◆ **Source document**
________________________________________

“From each according to his ability, to each according to his need.” Since the collapse of Soviet-style communism, it’s been easy to dismiss this motto, made famous by Karl Marx in 1875, as a stale relic of failed socialism. Yet in 2016, in an astounding twist, the once-toxic term socialism is being rehabilitated by mainstream politicians in Europe and the United States. According to polls, a majority of American millennials say they prefer socialism to free-market capitalism.
How deep this current runs is open to question. True socialism is a demanding, even ascetic, creed, while today’s version is often long on vague empathy and short on self-sacrifice. Still, the widespread hunger for a world where people live in solidarity, sharing their resources and lives in dedication to the common good, should give Christians pause. After all, this was our idea first.
Immediately after Pentecost, the Book of Acts tells us, the first church in Jerusalem celebrated its newfound unity in the Holy Spirit by ... abolishing private property. “Now the whole group of those who believed were of one heart and soul, and no one claimed private ownership of any possessions, but everything they owned was held in common ... and it was distributed to each as any had need” (Acts 4:32–35). Even if historical criticism is right to view this account as idealized, the fact remains: for the apostolic community, a life of economic sharing was the first sign of the church. In this, Acts is simply echoing Jesus’ Sermon on the Mount, Paul’s appeals for koinonia, and before them, the Hebrew prophets’ calls for repentance and the Torah’s requirements for the Jubilee.
How faithfully has the church lived out this biblical vision? Not very, it’s tempting to reply. To that extent, G. K. Chesterton’s remark holds true that “the Christian ideal has not been tried and found wanting. It has been found difficult; and left untried.”
Yet that’s not the whole story. Two millennia of back-to-the-gospel movements, from monastics to radical Reformers, testify to a vibrant communal tradition. Recently, this impulse has reemerged under labels such as “slow church,” “new monasticism,” or “missional church.”
As a member of a community that has shared all things in common since 1920, I’m naturally enthusiastic about such stirrings. Still, great caution is in order. Stanley Hauerwas puts it well when he says, “Community is dangerous”: dangerous whenever it is no longer a fellowship gathered around Jesus. For examples, we need look no farther than political communism and fascism. We who live in an isolated age that craves togetherness are hardly exempt from similar temptations, in religion as in politics.
That is why in this issue we draw on the wisdom of men and women whose lives in community are centered passionately on Christ. For them, as for the first church in Jerusalem, community is not a new law but rather the fruit of overflowing love between brothers and sisters gripped by the Holy Spirit. Then, as Eberhard Arnold writes, “our whole life in all its aspects becomes a symbol of the future of humankind in the coming kingdom of God.” Isn’t this the gospel’s answer to our world’s horrors and its yearnings?

________________________________________

◆ **Input data**
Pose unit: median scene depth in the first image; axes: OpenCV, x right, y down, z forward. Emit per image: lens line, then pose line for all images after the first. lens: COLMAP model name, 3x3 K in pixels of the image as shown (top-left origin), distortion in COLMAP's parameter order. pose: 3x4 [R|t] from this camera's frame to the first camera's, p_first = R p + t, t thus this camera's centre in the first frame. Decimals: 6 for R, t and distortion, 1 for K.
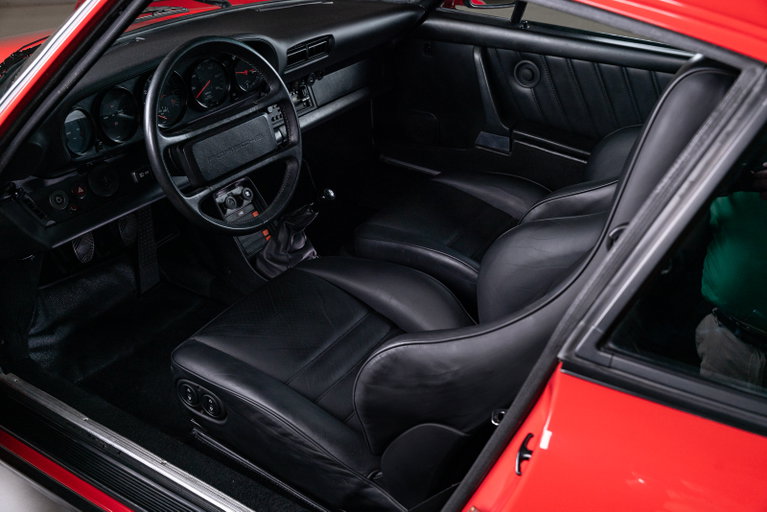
lens RADIAL K [[760.2, 0, 383.5], [0, 760.2, 256.0], [0, 0, 1]] dist [0.003934, 0.003985]
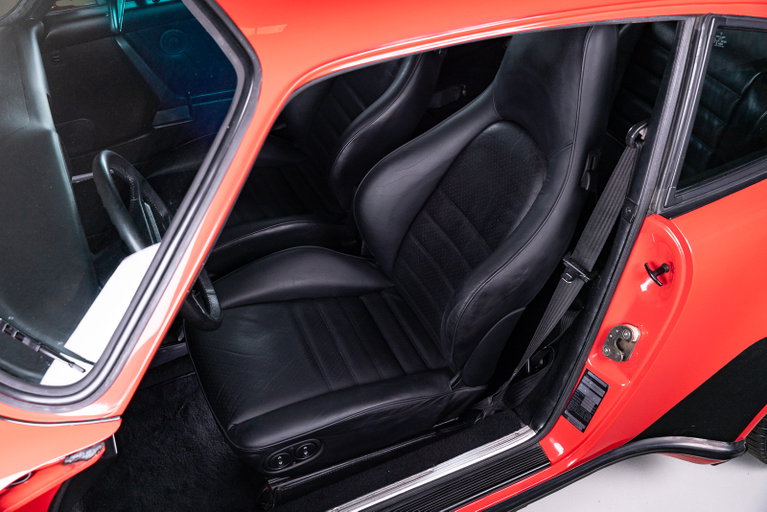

________________________________________

◆ **Instructions for the task**
From the essay on Christian community, output the passage between "Yet that’s not" and "as in politics.", inclusive, copied verbatim.

◆ **Answer section**
Yet that’s not the whole story. Two millennia of back-to-the-gospel movements, from monastics to radical Reformers, testify to a vibrant communal tradition. Recently, this impulse has reemerged under labels such as “slow church,” “new monasticism,” or “missional church.”
As a member of a community that has shared all things in common since 1920, I’m naturally enthusiastic about such stirrings. Still, great caution is in order. Stanley Hauerwas puts it well when he says, “Community is dangerous”: dangerous whenever it is no longer a fellowship gathered around Jesus. For examples, we need look no farther than political communism and fascism. We who live in an isolated age that craves togetherness are hardly exempt from similar temptations, in religion as in politics.